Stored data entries
= = = =
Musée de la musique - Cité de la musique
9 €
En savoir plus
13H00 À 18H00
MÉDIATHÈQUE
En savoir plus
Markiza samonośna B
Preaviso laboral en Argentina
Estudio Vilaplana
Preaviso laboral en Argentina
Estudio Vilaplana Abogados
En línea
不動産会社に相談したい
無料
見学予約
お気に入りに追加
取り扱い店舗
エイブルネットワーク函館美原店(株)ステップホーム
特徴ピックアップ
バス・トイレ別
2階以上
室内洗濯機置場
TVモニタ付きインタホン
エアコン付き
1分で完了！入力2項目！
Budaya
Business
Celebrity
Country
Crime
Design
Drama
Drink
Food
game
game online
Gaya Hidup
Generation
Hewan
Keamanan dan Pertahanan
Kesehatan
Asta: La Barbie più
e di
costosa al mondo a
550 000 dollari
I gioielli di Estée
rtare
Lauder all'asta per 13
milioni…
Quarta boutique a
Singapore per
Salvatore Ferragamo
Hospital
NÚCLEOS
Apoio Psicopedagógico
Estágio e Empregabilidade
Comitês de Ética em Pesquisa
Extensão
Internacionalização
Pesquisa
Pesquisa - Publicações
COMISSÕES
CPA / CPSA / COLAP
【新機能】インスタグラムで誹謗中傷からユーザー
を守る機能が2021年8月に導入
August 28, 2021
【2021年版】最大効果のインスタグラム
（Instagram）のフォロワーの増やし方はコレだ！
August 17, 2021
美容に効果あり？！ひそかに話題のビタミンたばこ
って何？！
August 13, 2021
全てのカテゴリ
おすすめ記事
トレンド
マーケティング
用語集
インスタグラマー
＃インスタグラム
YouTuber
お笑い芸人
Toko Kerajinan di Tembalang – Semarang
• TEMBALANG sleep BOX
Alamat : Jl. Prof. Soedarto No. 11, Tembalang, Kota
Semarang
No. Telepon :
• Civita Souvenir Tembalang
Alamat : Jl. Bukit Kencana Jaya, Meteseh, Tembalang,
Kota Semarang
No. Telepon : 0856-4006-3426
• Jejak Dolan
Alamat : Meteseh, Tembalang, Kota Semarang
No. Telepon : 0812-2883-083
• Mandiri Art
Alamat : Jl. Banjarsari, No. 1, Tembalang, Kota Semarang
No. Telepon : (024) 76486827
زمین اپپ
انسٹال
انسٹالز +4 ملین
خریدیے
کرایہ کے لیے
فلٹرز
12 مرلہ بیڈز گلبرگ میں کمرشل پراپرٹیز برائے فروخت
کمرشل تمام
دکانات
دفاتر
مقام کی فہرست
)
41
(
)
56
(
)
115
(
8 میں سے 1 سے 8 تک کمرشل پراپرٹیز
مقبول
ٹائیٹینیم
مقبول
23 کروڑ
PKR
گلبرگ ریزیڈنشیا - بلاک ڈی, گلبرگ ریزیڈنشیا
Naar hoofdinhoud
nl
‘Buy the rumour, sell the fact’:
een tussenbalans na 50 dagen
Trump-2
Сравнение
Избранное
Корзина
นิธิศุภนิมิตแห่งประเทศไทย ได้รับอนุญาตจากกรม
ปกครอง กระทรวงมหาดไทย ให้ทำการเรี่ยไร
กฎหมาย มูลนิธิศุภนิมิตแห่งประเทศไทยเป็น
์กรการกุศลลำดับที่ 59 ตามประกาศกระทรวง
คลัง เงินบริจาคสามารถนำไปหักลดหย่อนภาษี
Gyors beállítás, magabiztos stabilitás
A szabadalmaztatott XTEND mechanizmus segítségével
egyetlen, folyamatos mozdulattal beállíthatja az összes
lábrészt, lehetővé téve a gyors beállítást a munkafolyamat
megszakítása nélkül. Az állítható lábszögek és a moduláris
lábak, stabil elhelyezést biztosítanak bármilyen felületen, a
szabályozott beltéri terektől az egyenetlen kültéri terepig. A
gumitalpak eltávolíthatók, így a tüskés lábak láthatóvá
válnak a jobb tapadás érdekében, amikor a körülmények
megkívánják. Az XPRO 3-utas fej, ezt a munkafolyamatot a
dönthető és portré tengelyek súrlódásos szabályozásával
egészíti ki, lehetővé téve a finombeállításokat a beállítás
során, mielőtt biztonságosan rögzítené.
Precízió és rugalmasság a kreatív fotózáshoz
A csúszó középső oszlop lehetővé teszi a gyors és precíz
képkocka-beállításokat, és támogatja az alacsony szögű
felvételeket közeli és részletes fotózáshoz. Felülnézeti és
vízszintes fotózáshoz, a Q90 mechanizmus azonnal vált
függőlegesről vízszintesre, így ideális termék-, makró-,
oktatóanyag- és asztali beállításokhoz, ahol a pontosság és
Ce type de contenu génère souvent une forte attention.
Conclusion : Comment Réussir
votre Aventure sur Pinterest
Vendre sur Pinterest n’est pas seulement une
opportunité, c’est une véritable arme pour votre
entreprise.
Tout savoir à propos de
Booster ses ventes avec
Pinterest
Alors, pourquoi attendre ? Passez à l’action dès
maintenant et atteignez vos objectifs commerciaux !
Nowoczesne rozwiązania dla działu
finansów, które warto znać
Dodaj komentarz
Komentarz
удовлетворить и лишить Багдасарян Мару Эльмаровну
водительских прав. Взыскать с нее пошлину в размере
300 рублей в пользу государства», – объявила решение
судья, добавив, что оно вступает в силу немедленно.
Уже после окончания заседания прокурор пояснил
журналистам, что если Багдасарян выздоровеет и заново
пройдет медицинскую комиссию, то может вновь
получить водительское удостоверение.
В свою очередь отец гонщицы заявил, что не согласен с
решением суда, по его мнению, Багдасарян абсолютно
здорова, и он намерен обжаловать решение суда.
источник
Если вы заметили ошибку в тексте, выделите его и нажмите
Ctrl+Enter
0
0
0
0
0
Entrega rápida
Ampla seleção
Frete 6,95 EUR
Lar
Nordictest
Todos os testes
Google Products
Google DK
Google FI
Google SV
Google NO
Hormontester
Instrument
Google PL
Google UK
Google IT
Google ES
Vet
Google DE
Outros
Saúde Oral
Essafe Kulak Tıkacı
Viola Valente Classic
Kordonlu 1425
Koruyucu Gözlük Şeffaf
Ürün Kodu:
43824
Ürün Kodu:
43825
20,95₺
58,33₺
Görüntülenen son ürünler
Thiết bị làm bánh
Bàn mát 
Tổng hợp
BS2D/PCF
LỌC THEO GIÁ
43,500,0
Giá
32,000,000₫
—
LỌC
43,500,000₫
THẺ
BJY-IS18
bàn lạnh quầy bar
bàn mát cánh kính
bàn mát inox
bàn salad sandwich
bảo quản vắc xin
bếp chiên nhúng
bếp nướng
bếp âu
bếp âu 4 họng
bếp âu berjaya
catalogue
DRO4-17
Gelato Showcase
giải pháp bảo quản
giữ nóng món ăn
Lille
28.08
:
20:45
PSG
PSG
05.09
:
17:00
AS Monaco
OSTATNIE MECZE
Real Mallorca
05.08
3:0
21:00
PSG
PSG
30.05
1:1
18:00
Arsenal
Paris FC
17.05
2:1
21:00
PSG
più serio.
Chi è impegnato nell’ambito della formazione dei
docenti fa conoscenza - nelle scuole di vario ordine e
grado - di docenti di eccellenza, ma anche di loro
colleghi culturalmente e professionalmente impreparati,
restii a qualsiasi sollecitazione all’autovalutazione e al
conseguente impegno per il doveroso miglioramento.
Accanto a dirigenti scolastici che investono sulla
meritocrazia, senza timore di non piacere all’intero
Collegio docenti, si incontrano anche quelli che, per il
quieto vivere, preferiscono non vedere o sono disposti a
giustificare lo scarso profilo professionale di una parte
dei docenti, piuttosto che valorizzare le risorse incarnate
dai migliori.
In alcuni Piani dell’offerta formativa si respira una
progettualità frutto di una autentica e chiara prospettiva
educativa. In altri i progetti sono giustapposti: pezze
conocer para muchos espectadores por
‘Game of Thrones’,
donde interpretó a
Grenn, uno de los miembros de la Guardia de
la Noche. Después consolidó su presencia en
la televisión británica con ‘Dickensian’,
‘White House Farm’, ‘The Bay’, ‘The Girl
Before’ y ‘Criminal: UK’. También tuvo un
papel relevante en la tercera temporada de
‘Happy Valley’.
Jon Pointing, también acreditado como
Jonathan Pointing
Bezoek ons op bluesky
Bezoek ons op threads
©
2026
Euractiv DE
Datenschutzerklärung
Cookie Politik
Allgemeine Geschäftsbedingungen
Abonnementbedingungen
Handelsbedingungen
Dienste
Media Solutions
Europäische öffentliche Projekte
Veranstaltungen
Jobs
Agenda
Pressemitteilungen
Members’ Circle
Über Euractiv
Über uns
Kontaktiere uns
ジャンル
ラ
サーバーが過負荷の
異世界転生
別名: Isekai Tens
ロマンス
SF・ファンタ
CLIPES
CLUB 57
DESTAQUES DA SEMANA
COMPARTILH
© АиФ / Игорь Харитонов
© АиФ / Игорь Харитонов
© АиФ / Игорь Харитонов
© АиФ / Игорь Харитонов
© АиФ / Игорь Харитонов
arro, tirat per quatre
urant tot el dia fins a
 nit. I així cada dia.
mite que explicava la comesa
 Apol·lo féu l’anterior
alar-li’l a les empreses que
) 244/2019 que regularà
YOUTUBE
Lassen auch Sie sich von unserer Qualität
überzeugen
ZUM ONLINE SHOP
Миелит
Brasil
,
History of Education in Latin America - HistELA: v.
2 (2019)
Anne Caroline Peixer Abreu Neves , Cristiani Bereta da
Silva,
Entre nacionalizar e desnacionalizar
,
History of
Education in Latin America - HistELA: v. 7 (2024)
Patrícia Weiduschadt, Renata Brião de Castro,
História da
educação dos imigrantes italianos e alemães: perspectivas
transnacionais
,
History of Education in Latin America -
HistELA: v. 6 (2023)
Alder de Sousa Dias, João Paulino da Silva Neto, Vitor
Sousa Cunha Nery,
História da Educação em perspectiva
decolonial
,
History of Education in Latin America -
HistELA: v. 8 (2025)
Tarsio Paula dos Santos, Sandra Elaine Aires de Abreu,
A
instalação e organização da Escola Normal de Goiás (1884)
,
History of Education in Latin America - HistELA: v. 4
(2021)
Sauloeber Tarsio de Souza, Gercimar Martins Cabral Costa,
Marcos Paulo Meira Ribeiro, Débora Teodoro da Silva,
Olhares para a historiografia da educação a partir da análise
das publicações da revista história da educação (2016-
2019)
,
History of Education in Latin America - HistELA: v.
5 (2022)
= = = =
# PROBLEM REQUIREMENTS:
From the data, pick out every line that includes "Meteseh".

# SOLVED EXERCISE:
Alamat : Jl. Bukit Kencana Jaya, Meteseh, Tembalang,
Alamat : Meteseh, Tembalang, Kota Semarang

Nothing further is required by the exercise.